The latest in unprovoked police brutality and the attempt to arrest the victim in New York that has gained national attention occurred this past Friday. After the early morning announcement by Mayor Bloomberg that the scheduled cleanup and eviction of the protesters at Zuccoti Park, now referred to by its original name Liberty Square, spontaneous marches in celebration took place.
Notoriously as the protesters made their first circle on their route police reacted with undue force. It was at this time that one of the observers from the National Lawyer's Guild was hit by an officer on a moped and when on the ground writhing in pain as the vehicle crushed his leg he was set upon by several officers and arrested.
At nearly the same point in time another incident of unprovoked police brutality was witnessed and documented on video which was shared throughout the world via YouTube. Felix Rivera-Pitre, a small and slender dancer from New York City, was arbitrarily singled out by a white-shirted ranking NYPD officer and violently punched in the face and then dragged to the ground.
The identity of the offending officer was not immediately known but the similarities of the act to another that took place on September 24th, just prior to the infamous first pepper-spraying incidedent of Detective Inspector Anthony Bologna, suggested the possible identity of the officer who delivered the punch.
Initial analysis of stills taken from the videos showed an officer with similar features but were not clear enough for a positive identification. The officer involved in the prior assault and battery on a young woman who was standing behind the orange netting and then arbitrarily singled out and attacked was Deputy Inspector Johnny Cardona of the Elevent Transit Division of the NYPD.
The verification of this identification of this officer as the same in both incidents came with the publication of his name in a story in New York's Daily News on Saturday. According to police sources the officer who punched Rivera-Pitre was Detective Inspector Cardona (seen here in a photo identifying him as the perpetrator of the September 24th assault by his badge).

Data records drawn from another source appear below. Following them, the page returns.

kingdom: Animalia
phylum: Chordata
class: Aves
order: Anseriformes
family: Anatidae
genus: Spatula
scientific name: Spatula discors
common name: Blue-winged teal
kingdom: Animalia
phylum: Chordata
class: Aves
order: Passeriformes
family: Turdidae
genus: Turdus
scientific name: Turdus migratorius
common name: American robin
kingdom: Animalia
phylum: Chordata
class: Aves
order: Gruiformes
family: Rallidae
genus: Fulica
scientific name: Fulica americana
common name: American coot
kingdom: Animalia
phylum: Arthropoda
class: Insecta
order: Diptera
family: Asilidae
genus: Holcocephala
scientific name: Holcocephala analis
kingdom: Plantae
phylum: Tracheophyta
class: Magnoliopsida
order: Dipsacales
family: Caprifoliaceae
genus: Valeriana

The attorney for Rivera-Pitre, Ron Kuby, stated that Cardona should be charged with assault.
Gothamist reports that NYPD is currently seeking to apprehend and arrest Rivera-Pitre. According to their story "NYPD spokesman Paul Browne claimed that Rivera-Pitre instigated the confrontation by attempting to elbow Deputy Inspector Johnny Cardona in the face, and authorities want to charge Rivera-Pitre with attempted assault on a police officer, obstructing governmental justice, resisting arrest and disorderly conduct."
Given the clear evidence on video the official position of the NYPD is very troubling and brings to mind the initial statements of Chief Ray Kelly that Deputy Inspector Anthony Bologna's use of force was limited and justified. Later video evidence and slow-motion analysis proved that not only was Bologna's assault on a group of women unprovoked and unwarranted but that it was part of a pattern of behavior by Bologna who moments later indiscriminately pepper-sprayed several individuals, including reporters, a few yards down the street.
Those later revelations forced the NYPD to change its tune and call for an official investigation into Bologna's activities. Manhatten's District Attorney also came out, after the evidence of the second pepper-spraying, and announced that his office would be conducting an official investigation.
What was not given sufficient recognition at the time, however, was the role that Cardona played in the events that led up to the pepper-spraying incidents. Video evidence shows that in a similar act of unprovoked violence against a person merely present on the street to that which occurred this past Friday, Deputy Inspector Cardona singled out a young woman standing behind the orange netting in which she had been kettled along with the group of women who would later be targeted by Bologna.
He then violently reached across the barricade and grabbed the as yet unidentified woman, wearing a black T-Shirt, and grabbed her by the throat. He then pulled her to the ground by her hair and dragged her under the barricade into the street. It was this unprovoked assault by Cardona that set the group of women penned in screaming at the police on the scene to stop the violence.
Cardona is then seen in what appears to be an act of kicking the woman while she is pinned on the ground - an act which may also have occurred when Rivera-Pitre was taken to the ground this past Friday. She is then dragged into the street, where she lay in a puddle of water, and several officers descended upon her and aggressively arrested her.
This scene was caught on video by numerous observers and is shown in the videos below (unedited and in slow-motion) in a comparative compilation of three angles showing the unprovoked and violent nature of Cardona's assault. This attack by Cardona was documented in a diary on DailyKos, Prelude to Pepper-Spray Part 1, on October 1st and attempts were made to bring this to the attention of authorities.